Senior ML Infrastructure Engineer (Research Initiatives) - Systems Integrator
- Super Competitive (Base + Bonus + High-Upside Equity)
- Remote, UK
- Permanent
- Artificial Intelligence
- AI Software
Looking to architect next-generation AI infrastructure that transforms engineering simulations?
Join a world-class AI research laboratory, currently in Series B moving to C, that is redefining engineering with Large Physical Models that replace traditional numerical simulations with high-speed AI inference. The role involves building and managing the infrastructure required to train complex simulation models on hundreds of GPUs, leading the orchestration of massive-scale training environments, and contributing to pioneering Physical AI architectures that go far beyond standard generative models. Engineers will work in a high-growth, NVIDIA-backed environment with exposure to cutting-edge AI hardware and sovereign cloud technologies.
Ready to design and scale infrastructure that powers the future of AI-driven engineering? Apply now.
Responsibilities:
- Design and scale training environments using PyTorch Distributed, JAX, or NVIDIA NeMo across multi-node/multi-GPU clusters.
- Manage a mixed-compute strategy spanning public clouds (AWS/Azure) and sovereign industrial clouds for sensitive data.

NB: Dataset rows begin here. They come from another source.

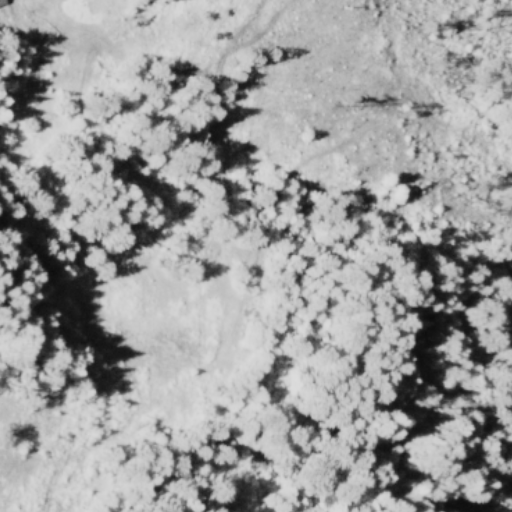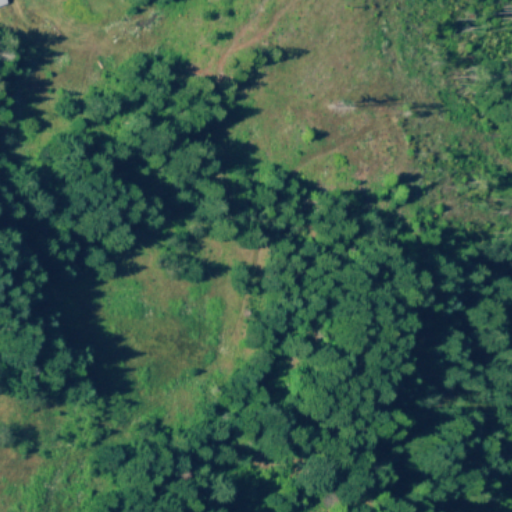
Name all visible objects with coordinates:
building: (1, 1)
road: (21, 12)
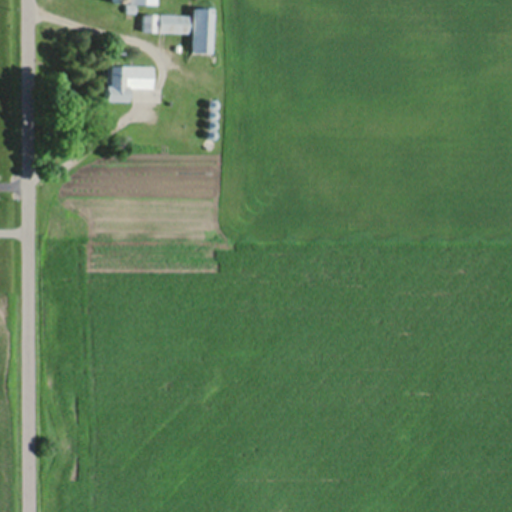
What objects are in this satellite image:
building: (142, 2)
building: (167, 23)
building: (204, 30)
road: (164, 75)
building: (128, 81)
road: (6, 217)
road: (29, 255)
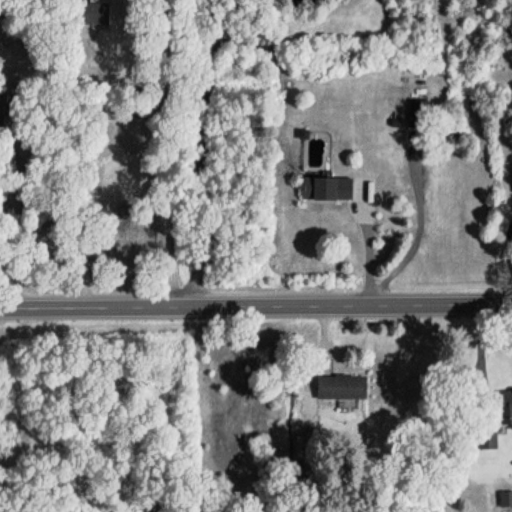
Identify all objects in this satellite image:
building: (94, 12)
building: (419, 104)
road: (207, 150)
road: (166, 153)
road: (80, 173)
building: (325, 188)
road: (19, 222)
road: (415, 227)
road: (366, 246)
road: (256, 305)
road: (485, 360)
building: (339, 386)
building: (504, 406)
building: (487, 439)
building: (505, 498)
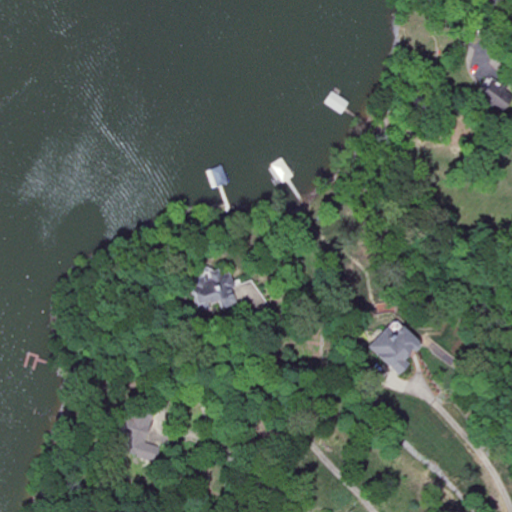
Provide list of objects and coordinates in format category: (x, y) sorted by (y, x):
building: (496, 95)
building: (498, 95)
building: (280, 169)
building: (209, 292)
building: (223, 293)
building: (392, 347)
building: (393, 347)
building: (132, 430)
building: (134, 433)
road: (462, 433)
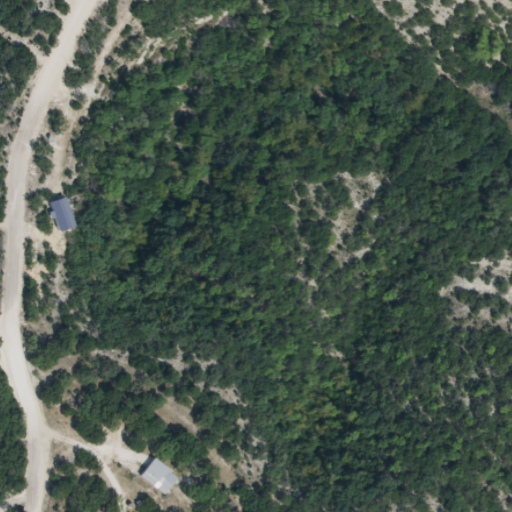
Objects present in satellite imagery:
road: (9, 229)
road: (19, 250)
road: (9, 324)
road: (99, 451)
building: (163, 483)
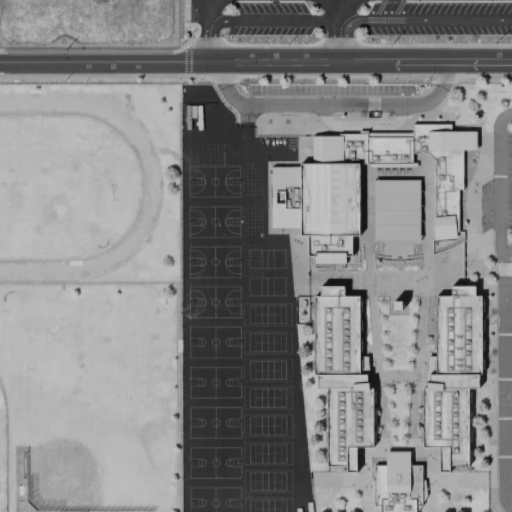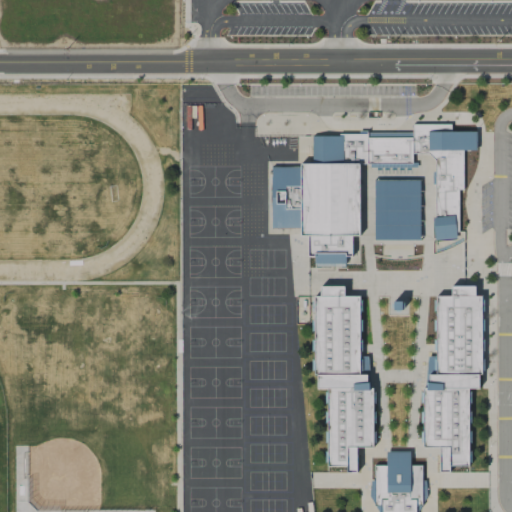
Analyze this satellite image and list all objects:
road: (437, 18)
road: (265, 21)
road: (333, 32)
road: (225, 64)
road: (481, 64)
road: (223, 73)
road: (344, 105)
road: (507, 113)
building: (374, 183)
building: (285, 197)
building: (396, 209)
road: (505, 274)
road: (509, 294)
building: (452, 375)
building: (342, 376)
road: (506, 401)
building: (396, 484)
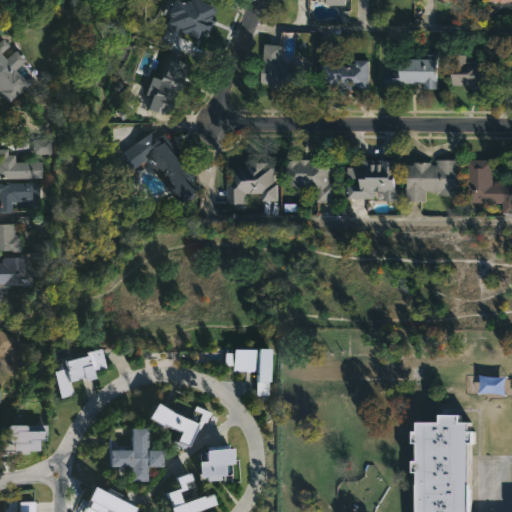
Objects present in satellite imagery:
building: (225, 0)
building: (459, 0)
building: (463, 1)
building: (498, 1)
building: (498, 1)
building: (331, 2)
building: (333, 2)
road: (379, 26)
building: (510, 63)
building: (278, 68)
building: (11, 71)
building: (280, 71)
building: (410, 72)
building: (469, 72)
building: (344, 73)
building: (416, 74)
building: (465, 74)
building: (11, 75)
building: (348, 76)
building: (163, 85)
building: (168, 90)
road: (308, 116)
building: (154, 162)
building: (164, 165)
building: (18, 167)
building: (19, 167)
building: (310, 177)
building: (429, 178)
building: (313, 179)
building: (369, 179)
building: (433, 180)
building: (250, 181)
building: (251, 182)
building: (375, 182)
building: (485, 185)
building: (487, 186)
building: (17, 192)
building: (16, 195)
road: (305, 220)
building: (6, 237)
building: (9, 238)
road: (420, 264)
building: (14, 272)
building: (14, 273)
park: (298, 280)
road: (192, 334)
building: (12, 353)
building: (8, 354)
building: (79, 370)
building: (82, 370)
road: (229, 399)
building: (181, 423)
building: (184, 423)
road: (63, 437)
road: (188, 451)
building: (137, 456)
building: (137, 458)
building: (217, 463)
building: (438, 463)
building: (220, 465)
building: (449, 465)
road: (29, 476)
building: (188, 497)
building: (192, 497)
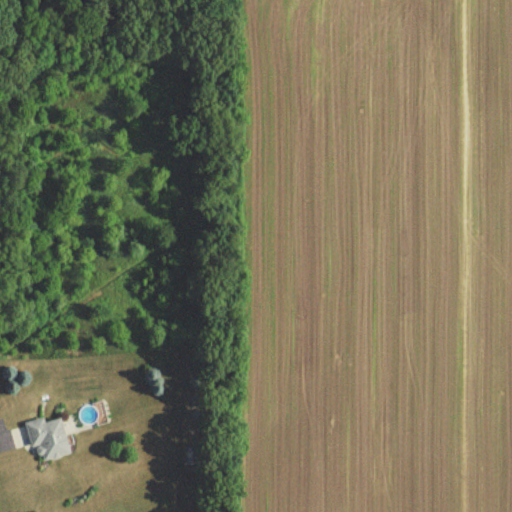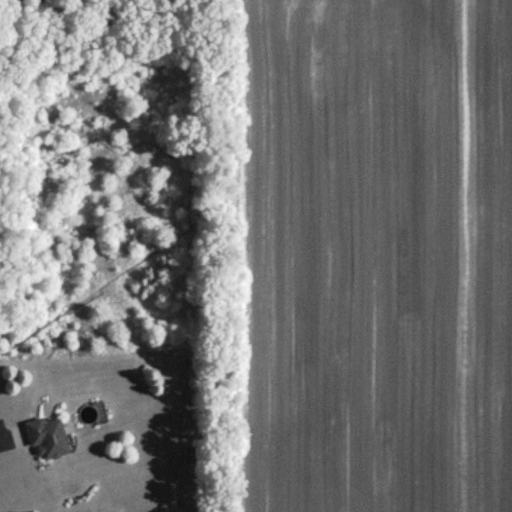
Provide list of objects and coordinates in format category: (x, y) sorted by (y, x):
building: (51, 443)
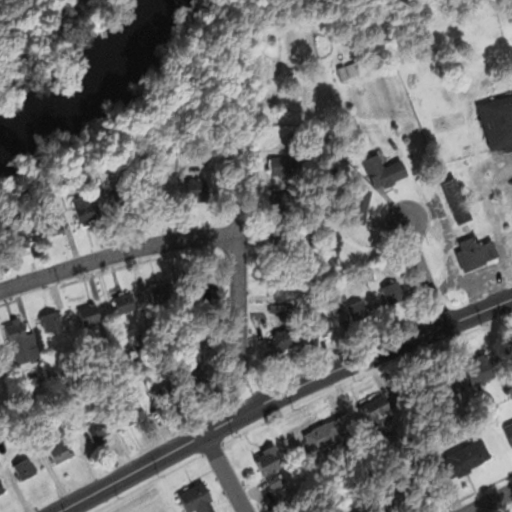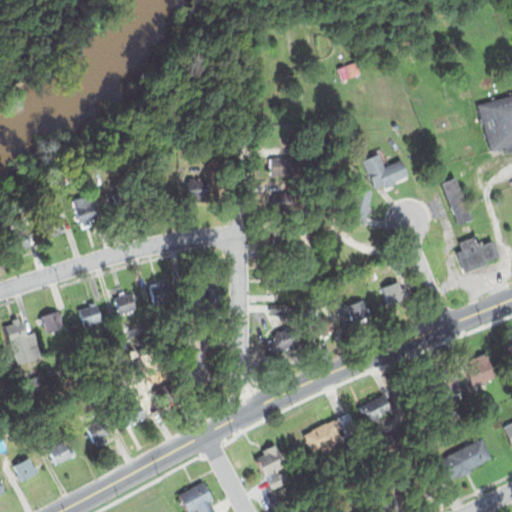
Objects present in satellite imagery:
building: (349, 68)
building: (350, 69)
river: (93, 86)
building: (497, 120)
building: (497, 121)
building: (283, 164)
building: (284, 165)
building: (383, 171)
building: (383, 172)
road: (236, 181)
building: (197, 189)
building: (198, 191)
building: (456, 199)
building: (126, 200)
building: (455, 200)
building: (286, 201)
building: (358, 204)
building: (359, 205)
building: (80, 207)
building: (84, 210)
building: (49, 218)
building: (50, 226)
building: (281, 236)
building: (286, 238)
building: (15, 239)
building: (17, 240)
building: (473, 249)
road: (116, 252)
building: (475, 253)
building: (288, 269)
road: (426, 272)
building: (371, 274)
building: (161, 291)
building: (391, 291)
building: (158, 292)
building: (206, 292)
building: (393, 292)
building: (206, 297)
building: (124, 302)
building: (123, 303)
building: (358, 311)
building: (87, 315)
building: (87, 315)
building: (360, 315)
building: (52, 322)
building: (53, 322)
road: (239, 325)
building: (10, 328)
building: (322, 331)
building: (16, 332)
building: (282, 339)
building: (509, 349)
building: (508, 350)
building: (195, 355)
building: (194, 361)
building: (480, 370)
building: (481, 370)
building: (442, 381)
building: (438, 383)
building: (172, 392)
road: (281, 395)
building: (410, 396)
building: (380, 403)
building: (376, 407)
building: (131, 412)
building: (127, 413)
building: (97, 429)
building: (508, 429)
building: (98, 430)
building: (330, 431)
building: (508, 431)
building: (330, 433)
building: (59, 449)
building: (60, 451)
building: (2, 457)
building: (460, 460)
building: (460, 460)
building: (273, 463)
building: (270, 464)
building: (23, 468)
building: (25, 468)
road: (226, 473)
building: (413, 485)
building: (1, 487)
building: (1, 488)
building: (403, 496)
building: (196, 498)
building: (196, 498)
road: (490, 501)
building: (367, 506)
building: (346, 509)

- Implement optimization techniques like FSDP and custom kernels to maximize FLOPS for irregular mesh and 3D geometric data.
- Build high-performance pipelines for ingesting CAE/CFD/FEA engineering data, ensuring zero I/O bottlenecks.
- Integrate traditional physics solvers (OpenFOAM/Simcenter) into ML pipelines for active learning and model refinement.
- Setup "physics-aware" CI/CD and experiment tracking (Kubeflow/MLFlow) that validates physical consistency laws.
Skills/Must have:
- Orchestration: Expert-level Kubernetes (AKS/EKS) is essential.
- ML Frameworks: Strong proficiency in PyTorch, JAX, or NVIDIA NeMo.
- HPC/Data: Solid experience with Python, Go, and distributed data tools (Dask/Spark).
- Background: Experience in AI research labs (e.g., DeepMind, OpenAI) or Neocloud environments.
Benefits:
- Competitive Equity: Significant stock option packages in a fast-scaling Series B/C firm.
- Flexible "London-Plus" Setup: Remote-first within Europe/UK, with roughly 1 week per month in London (all travel/accommodation fully paid).
- High-Impact Culture: Work alongside world-renowned physicists, mathematicians, and Formula 1 simulation veterans.
- Sponsorship: Full visa sponsorship available for top-tier global talent.
Salary:
- Super Competitive (Base + Bonus + High-Upside Equity)
- Tailored to attract the best in the industry.